Similarly, as travel to Bangladesh was restricted due to the political unrest there, it was necessary to bring the sex workers to another country. This turned out to be Sri Lanka, where the photographer found the ocean as the common element for the two countries. She photographs the Bangladesh sex workers against the backdrop of the sea and gets some of my favourite images that form the end pictures of the book. Farida Parvin, an elderly lady, seems at ease looking into the camera perched delicately on the shore rocks, as the mighty ocean spreads behind her and a thin layer of black cloud cuts the frame horizontally. Our attention is drawn to the flower tucked in Farida’s henna-coloured hair that matches the colour of her saree. In the interview with Gadihoke, Khemka tells us that the flower was the subject’s last-minute choice. The last picture is of Shahnoor Khanum who, stands confidently with both her arms on her hips atop a small fishing boat parked on the dry shore right at the edge of the sea. The setting sun behind her creates a strong amber hue. Interestingly, the photographer gives this photo the look as if it has been done in artificial light inside a photo studio!

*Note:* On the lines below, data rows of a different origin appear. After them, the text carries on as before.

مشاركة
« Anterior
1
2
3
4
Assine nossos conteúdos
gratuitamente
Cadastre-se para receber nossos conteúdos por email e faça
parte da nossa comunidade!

The photographer’s technical prowess with the medium is evident along with an aesthetic continuity where she controls the intensity and colour saturation of each image. Mostly horizonal frames in a 3:4 ratio look attractive in the large coffee table book format which is square shaped and hard bound; a green jacket with its title embossed elegantly. A few vertical frames leave some pages looking empty and bare. Credit is given to the protagonist of each image at the end pages of the book by placing thumbnails of the pictures with their respective names. This emphasizes the erosion of taboo from a profession that is still associated with being anonymous in most parts of the world. The book is a major effort at providing agency to the people for whom sex work is a means of livelihood by choice. Yet while looking, one plays a guessing game in figuring the country to which the subject belongs, or the locale of a frame which is best decoded by certain visual markers that give us its clue.
But then, after all, the book is about liquid borders and the identities remaining fluid.
Sohail Akbar is Associate Professor, Photography, AJK Mass Communication Research Center, Jamia Millia Islamia, New Delhi.